#### THE RECORDS ####

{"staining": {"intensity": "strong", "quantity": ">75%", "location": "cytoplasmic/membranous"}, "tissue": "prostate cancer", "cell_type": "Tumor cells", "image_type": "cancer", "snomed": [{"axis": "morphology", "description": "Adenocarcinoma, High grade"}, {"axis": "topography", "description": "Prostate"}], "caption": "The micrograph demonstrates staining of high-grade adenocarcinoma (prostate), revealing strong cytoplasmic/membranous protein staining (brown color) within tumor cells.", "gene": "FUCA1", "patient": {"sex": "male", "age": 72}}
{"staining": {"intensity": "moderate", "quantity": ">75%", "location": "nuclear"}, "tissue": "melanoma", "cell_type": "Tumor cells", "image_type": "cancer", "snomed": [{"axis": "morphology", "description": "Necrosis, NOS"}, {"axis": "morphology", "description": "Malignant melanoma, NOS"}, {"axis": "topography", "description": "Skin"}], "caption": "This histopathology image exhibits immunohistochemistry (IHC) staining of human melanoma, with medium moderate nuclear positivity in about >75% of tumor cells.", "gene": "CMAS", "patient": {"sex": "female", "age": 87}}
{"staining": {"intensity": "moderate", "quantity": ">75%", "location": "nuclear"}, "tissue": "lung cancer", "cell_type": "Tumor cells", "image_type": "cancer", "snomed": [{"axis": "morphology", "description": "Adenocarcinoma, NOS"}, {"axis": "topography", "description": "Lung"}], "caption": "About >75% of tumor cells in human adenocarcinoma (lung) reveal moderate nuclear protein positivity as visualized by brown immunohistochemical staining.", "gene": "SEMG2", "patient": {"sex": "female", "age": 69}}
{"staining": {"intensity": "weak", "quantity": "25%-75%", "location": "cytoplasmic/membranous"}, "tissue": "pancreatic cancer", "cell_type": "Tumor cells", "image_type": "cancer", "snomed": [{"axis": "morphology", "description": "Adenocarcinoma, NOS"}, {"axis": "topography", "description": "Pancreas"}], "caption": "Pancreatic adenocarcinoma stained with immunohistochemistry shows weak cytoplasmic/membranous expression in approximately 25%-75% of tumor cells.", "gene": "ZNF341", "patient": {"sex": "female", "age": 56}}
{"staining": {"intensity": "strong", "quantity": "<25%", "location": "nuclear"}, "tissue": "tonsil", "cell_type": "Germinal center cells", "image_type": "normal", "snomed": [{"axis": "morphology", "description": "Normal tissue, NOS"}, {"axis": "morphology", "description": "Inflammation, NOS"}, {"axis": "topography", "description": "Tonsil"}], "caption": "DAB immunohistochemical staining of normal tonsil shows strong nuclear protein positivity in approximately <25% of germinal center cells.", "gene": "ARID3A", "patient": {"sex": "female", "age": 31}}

####

REQUIRED ACTION:
Wherever a line in the listing contains the word "strong", copy that line out.

ANSWER TO THE PROBLEM:
{"staining": {"intensity": "strong", "quantity": ">75%", "location": "cytoplasmic/membranous"}, "tissue": "prostate cancer", "cell_type": "Tumor cells", "image_type": "cancer", "snomed": [{"axis": "morphology", "description": "Adenocarcinoma, High grade"}, {"axis": "topography", "description": "Prostate"}], "caption": "The micrograph demonstrates staining of high-grade adenocarcinoma (prostate), revealing strong cytoplasmic/membranous protein staining (brown color) within tumor cells.", "gene": "FUCA1", "patient": {"sex": "male", "age": 72}}
{"staining": {"intensity": "strong", "quantity": "<25%", "location": "nuclear"}, "tissue": "tonsil", "cell_type": "Germinal center cells", "image_type": "normal", "snomed": [{"axis": "morphology", "description": "Normal tissue, NOS"}, {"axis": "morphology", "description": "Inflammation, NOS"}, {"axis": "topography", "description": "Tonsil"}], "caption": "DAB immunohistochemical staining of normal tonsil shows strong nuclear protein positivity in approximately <25% of germinal center cells.", "gene": "ARID3A", "patient": {"sex": "female", "age": 31}}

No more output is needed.